Der Konvoi-Zwischenfall bei Djakovica

Eines der größten Massaker dieses Krieges wurde unter einer Gruppe rückkehrwilliger Kosovo-Albaner angerichtet, die von der mazedonischen Grenze kommend und von serbischen Polizisten gegen UCK-Attacken geschützt heim in ihre Dörfer wollten. Fünfundsiebzig dieser Menschen wurden am 14. April 1999 bei einem NATO-Angriff auf diese Kolonne zerfetzt. Einer der wenigen, die dieses Massaker überlebten, erklärte später in einem Interview: »Es gab keinen Grund für einen Angriff. Es war keine Militärkolonne. Es gab nur ein Dutzend serbische Polizisten, die uns sagten, sie schützten uns vor möglichen Übergriffen der UCK-Leute, die uns Rückkehrer als albanische Verräter betrachten.«

 
 

Die jugoslawische Armee hat am 14. April folgendes Funkgespräch der NATO aufgezeichnet:

Pilot: Ich verlasse jetzt die Wolken. Ich sehe immer noch nichts.
Basis: Setzen Sie Ihren Flug fort. Richtung Nord 4280.
Pilot: Ich bin unter 3000 Fuß. Unter mir eine Kolonne von Fahrzeugen. Eine Art von Traktoren. Was soll das? Ich verlange Instruktionen.
Basis: Wo sind die Panzer?
Pilot: Ich sehe Traktoren. Ich nehme nicht an, daß die Roten die Panzer als Traktoren getarnt haben.
Basis: Was sind das für komische Geschichten? So ein Ärger! Da stecken sicher die Serben dahinter. Zerstören Sie das Ziel!
Pilot: Was soll ich zerstören? Traktoren? Gewöhnliche Fahrzeuge? Ich wiederhole: Ich sehe keine Panzer. Ich verlange weitere Informationen.
Basis: Es ist ein militärisches Ziel. Zerstören Sie das Ziel! Ich wiederhole: Zerstören Sie das Ziel!
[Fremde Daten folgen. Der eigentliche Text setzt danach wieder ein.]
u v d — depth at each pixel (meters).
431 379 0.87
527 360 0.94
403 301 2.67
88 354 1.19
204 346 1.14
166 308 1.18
Aus dem Videofilm des belgischen Journalisten und Balkanexperten
Michel Collon Unter den Bomben der NATO. 15 Belgier in Jugoslawien
deutsche Übersetzung aus dem Französischen

 


Die Angabe der Flughöhe mit 3000 Fuß (etwa 1000 Meter) stimmt nicht mit der Darstellung der NATO überein:

 
 

Am 15. April bestätigten zwei Sprecher der NATO, Brigadegeneral Giuseppe Marani und Dr. James Shea, daß die Flughöhe der Flugzeuge, die den Konvoi angriffen, 15.000 Fuß oder etwa 5.000 Meter betrug. Dies ist ein Punkt der höher ist als die obere Decke der Kumuliwolken und höher als der höchste Berg in Europa westlich des Urals. Am 19. April bestätigte Brigadegeneral Daniel P. Leaf von der NATO, daß kein Flugzeug während der Angriffe auf niedrigere Flughöhen abstieg. Da die jugoslawische Luftabwehr keine Ziele, die höher als 13.000 Fuß liegen erreichen kann, ist es wahrscheinlich, daß die Wahl der Flughöhe durch die NATO danach berechnet war, um eine Bedrohung durch diese Abwehr zu vermeiden.

 

 
 
Angriffe auf Fabriken in Pancevo

Pancevo auf dem nördlichen Ufer der Donau ist ein Haupindustriezentrum Jugoslawiens. Es liegt ungefähr 15 km von Belgrad entfernt und hat 120.000 Einwohner. Seine chemischen Fabriken haben zwei Hauptangriffe der NATO erlitten.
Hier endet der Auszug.